Example of a valid consent event

{
    "customer_ids": {
        "registered": "user12345" // choose which IDs to use for identification
    },
    "event_type": "consent",
    "timestamp": 1528114618,
    "properties": {
      "action": "accept",
      "category": "weekly_newsletters_from_web",
      "valid_until": "unlimited",
      "message": "This consent was tracked from landing page" // additional attribute
    }
}

Batch imports

You can load consents in bulk by connecting the platform to your existing database or uploading a CSV file.

When importing, you must include the required attributes. Set up API tracking first, then import your historical consents with a timestamp just before API tracking started—this helps distinguish them.

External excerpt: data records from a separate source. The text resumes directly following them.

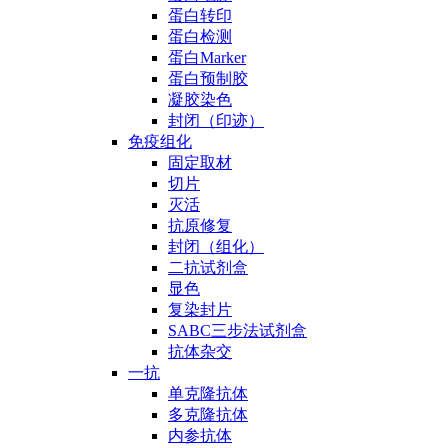
蛋白转印
蛋白检测
蛋白Marker
蛋白预制胶
凝胶染色
封闭（印迹）
免疫组化
固定取材
切片
灭活
抗原修复
封闭（组化）
二抗试剂盒
显色
复染封片
SABC三步法试剂盒
抗体杂交
一抗
单克隆抗体
多克隆抗体
内参抗体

For new subscriptions and ongoing events, use double_opt_in events together with a scenario to capture consent.

Example CSV import

action,category,valid_until,timestamp,customer_id
reject,weekly_newsletter,unlimited,1522158555,[email protected]
accept,weekly_newsletter,unlimited,1522156555,[email protected]
accept,push_notification,1522112345,1522152855,[email protected]

Manual updates in the app

You can manually grant or revoke consent for individual customers in the customer view.

Go to Data & Assets > Customers, click on a customer, then click Consents. From there, you can view and update their consent status for each category.

Customer identification

To learn how customers are identified, how hard and soft IDs differ, and how to merge multiple IDs into one, see the Customer Identification article.